TASK TO COMPLETE ->
The lines below starting at the line containing "Figure 7. The" and ending at the line containing "Figure 21. Comparison" are to be repeated exactly, with both ends kept and nothing else added.

(Saved data entries)
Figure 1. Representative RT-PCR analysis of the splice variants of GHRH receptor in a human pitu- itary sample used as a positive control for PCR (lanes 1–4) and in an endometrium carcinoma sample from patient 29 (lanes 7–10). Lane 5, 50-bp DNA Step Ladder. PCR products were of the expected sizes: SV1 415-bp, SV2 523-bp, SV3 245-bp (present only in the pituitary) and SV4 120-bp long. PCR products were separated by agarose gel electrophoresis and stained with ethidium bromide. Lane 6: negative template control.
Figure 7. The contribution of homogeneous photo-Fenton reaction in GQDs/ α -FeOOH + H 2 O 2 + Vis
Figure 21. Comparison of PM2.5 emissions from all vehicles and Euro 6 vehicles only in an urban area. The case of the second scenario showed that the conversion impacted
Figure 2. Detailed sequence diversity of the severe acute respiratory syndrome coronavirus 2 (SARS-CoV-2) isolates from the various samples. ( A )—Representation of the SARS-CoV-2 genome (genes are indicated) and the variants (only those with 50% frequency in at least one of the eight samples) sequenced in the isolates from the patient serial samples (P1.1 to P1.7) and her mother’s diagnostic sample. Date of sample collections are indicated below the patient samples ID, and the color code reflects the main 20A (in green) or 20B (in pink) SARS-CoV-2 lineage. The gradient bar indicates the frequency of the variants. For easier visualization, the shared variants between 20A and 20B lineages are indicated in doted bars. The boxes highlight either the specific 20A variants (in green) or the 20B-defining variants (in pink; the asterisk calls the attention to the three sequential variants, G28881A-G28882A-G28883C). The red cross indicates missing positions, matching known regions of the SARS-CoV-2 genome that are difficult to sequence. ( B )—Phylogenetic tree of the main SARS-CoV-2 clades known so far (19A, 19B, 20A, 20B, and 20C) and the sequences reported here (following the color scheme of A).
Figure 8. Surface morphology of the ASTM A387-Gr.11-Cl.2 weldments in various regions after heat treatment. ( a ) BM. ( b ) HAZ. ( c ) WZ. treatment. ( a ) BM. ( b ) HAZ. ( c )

RESULT OF THE EXERCISE ->
Figure 7. The contribution of homogeneous photo-Fenton reaction in GQDs/ α -FeOOH + H 2 O 2 + Vis
Figure 21. Comparison of PM2.5 emissions from all vehicles and Euro 6 vehicles only in an urban area. The case of the second scenario showed that the conversion impacted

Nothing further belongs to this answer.